Pearson Correlations between Importance and Compliance for Community Participation Standards
Table also presents our findings of positive correlations between: the level of compliance with and the perceived importance of having a Peer Support Specialist; the level of compliance with and the level of importance of having a CAB; and, the perceived importance of having a Peer Support Specialist and the level of importance associated with having a CAB.
Additionally, a positive and significant correlation was found between perceived sponsoring organization support and the level of importance ascribed to having a CAB (r = .36, p < .05).
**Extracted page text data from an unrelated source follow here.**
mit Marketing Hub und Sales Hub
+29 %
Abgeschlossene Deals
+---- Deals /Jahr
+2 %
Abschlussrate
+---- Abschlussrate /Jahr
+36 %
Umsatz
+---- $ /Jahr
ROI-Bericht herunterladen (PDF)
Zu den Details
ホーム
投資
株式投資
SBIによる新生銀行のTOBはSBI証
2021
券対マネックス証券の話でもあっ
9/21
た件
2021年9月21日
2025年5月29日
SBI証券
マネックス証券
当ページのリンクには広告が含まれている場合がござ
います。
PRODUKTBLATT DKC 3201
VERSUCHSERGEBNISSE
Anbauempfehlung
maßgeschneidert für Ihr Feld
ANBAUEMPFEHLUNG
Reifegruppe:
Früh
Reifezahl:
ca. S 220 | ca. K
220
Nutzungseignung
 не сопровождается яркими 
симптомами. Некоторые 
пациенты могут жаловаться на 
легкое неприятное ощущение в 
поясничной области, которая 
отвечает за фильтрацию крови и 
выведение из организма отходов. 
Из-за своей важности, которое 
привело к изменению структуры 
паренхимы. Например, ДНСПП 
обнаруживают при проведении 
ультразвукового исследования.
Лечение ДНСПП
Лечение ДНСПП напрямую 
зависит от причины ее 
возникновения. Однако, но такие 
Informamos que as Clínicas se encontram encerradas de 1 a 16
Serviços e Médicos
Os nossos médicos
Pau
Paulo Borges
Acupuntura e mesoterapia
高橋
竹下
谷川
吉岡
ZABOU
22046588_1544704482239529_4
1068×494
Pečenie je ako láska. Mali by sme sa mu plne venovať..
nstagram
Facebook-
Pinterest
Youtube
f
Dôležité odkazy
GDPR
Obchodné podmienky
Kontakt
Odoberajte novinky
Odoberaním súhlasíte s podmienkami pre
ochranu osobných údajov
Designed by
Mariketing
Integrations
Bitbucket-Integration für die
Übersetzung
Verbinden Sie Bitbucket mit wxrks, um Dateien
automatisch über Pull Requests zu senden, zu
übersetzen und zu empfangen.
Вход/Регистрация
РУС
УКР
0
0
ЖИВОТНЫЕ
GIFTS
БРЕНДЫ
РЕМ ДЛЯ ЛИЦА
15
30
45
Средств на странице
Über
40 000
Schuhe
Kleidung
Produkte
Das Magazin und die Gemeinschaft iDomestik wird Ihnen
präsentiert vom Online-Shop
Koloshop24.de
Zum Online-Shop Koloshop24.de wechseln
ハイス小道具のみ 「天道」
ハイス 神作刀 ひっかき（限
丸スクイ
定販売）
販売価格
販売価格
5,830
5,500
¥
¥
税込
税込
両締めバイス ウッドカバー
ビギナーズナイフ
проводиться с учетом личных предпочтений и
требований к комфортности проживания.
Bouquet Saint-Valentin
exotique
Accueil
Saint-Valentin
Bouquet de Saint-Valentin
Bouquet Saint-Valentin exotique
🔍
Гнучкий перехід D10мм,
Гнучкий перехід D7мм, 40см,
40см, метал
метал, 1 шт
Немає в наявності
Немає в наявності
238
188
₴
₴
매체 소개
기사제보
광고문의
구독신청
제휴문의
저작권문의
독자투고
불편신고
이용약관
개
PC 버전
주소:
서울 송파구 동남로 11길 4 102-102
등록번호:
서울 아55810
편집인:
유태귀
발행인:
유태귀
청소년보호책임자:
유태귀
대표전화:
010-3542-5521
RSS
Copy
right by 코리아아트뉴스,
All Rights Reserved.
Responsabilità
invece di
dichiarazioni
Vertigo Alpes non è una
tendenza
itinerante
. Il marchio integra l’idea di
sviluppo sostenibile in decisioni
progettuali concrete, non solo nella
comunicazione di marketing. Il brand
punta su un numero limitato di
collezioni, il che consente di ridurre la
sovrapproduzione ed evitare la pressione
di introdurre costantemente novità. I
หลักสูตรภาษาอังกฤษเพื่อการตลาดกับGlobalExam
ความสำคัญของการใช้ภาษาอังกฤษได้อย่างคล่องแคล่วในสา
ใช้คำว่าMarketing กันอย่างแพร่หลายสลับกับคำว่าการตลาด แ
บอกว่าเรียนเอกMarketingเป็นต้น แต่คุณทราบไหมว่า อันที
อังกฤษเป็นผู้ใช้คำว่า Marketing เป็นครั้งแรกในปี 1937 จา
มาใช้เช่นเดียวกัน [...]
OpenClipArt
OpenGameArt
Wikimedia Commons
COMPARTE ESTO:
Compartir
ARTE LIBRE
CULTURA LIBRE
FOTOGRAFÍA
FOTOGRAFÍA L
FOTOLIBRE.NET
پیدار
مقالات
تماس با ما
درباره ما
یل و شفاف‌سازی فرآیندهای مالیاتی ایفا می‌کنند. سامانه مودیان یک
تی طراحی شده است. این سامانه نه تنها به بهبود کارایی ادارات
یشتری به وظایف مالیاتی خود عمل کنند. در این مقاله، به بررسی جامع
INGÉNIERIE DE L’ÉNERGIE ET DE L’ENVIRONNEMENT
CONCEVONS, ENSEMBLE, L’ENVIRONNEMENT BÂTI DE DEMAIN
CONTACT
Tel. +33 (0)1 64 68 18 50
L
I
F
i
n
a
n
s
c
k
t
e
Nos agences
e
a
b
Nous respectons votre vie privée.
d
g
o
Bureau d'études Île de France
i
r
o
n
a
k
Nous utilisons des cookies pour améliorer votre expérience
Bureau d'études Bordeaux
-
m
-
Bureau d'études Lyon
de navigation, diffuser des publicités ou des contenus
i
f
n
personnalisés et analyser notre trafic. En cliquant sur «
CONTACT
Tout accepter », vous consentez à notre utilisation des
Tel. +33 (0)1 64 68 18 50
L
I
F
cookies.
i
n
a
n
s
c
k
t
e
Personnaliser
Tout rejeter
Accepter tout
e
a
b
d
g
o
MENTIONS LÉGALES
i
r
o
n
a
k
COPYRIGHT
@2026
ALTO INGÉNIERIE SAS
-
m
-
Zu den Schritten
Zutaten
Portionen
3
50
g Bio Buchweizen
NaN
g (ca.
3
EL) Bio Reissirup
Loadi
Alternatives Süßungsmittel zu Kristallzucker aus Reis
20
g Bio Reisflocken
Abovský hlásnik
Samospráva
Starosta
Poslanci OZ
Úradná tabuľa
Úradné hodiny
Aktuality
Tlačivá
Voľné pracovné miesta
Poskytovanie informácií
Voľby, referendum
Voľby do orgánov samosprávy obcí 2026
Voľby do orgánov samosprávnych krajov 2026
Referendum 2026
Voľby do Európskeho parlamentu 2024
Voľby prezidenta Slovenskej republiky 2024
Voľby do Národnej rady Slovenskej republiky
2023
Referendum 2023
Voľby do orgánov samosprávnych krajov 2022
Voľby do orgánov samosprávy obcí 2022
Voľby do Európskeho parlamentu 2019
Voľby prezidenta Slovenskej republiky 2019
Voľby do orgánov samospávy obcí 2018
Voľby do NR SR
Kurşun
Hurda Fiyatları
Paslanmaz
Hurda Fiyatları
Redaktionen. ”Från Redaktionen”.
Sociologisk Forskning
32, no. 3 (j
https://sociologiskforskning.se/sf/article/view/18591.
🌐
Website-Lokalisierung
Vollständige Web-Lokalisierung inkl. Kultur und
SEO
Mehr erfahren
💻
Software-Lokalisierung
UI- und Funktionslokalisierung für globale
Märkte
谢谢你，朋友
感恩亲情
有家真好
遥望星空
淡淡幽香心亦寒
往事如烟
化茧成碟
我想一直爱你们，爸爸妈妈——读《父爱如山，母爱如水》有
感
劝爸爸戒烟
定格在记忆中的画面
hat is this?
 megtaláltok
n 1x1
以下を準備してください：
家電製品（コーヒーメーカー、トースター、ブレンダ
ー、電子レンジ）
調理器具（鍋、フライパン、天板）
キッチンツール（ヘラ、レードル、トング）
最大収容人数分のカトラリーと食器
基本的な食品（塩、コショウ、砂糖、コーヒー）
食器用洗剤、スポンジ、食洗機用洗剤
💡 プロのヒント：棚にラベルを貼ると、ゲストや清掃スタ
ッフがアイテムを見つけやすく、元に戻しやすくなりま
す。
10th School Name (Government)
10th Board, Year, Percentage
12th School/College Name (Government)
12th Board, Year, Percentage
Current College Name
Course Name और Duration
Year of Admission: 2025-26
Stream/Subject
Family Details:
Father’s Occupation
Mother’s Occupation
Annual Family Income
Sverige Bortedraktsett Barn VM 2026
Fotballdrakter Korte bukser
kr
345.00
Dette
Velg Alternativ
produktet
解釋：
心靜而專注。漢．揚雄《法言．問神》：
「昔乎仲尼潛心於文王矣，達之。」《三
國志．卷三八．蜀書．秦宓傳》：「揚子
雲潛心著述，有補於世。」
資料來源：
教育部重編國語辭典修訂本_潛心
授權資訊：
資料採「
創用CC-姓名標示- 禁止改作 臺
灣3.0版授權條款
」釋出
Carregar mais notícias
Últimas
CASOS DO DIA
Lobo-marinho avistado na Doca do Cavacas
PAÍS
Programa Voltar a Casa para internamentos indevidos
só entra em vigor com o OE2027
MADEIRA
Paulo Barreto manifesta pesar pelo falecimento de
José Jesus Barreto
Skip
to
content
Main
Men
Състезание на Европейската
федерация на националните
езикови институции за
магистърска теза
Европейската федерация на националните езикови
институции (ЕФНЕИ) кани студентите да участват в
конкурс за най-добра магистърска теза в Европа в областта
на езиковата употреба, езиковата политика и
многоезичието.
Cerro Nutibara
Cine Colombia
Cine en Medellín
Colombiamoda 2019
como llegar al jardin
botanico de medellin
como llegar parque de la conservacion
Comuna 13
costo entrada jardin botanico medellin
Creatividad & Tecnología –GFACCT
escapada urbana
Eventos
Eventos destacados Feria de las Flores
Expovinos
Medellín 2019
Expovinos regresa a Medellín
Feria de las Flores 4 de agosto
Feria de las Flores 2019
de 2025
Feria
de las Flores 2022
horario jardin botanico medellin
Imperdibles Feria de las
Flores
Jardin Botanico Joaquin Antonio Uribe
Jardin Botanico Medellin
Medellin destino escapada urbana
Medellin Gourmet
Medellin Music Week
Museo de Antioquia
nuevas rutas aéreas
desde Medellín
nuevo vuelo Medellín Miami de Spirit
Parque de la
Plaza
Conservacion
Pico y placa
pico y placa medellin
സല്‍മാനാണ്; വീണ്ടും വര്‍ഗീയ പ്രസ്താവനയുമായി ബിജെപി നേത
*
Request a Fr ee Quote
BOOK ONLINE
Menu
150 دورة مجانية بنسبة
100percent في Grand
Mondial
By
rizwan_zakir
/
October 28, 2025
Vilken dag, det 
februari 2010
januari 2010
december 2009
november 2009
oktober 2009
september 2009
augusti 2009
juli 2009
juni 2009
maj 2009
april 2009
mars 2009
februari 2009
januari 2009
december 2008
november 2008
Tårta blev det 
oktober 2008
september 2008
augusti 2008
Finally, significant and positive correlations were found between level of compliance with the standard to have a CAB and with each of the standards related to the provision of: crisis assessment and intervention, 24 hours a day, seven days a week (r = .44, p < .001); concurrent mental health and addiction disorder services (r = .30, p < .05); social/interpersonal and leisure skill training (r = .29, p < .05); family-centred services, including education, conflict resolution, and related support (r = .33, p < .05); and, performance improvement and program evaluation which includes criteria and methods for assessing client outcomes, client and family satisfaction, and fidelity to the ACT model (r = .33, p < .05).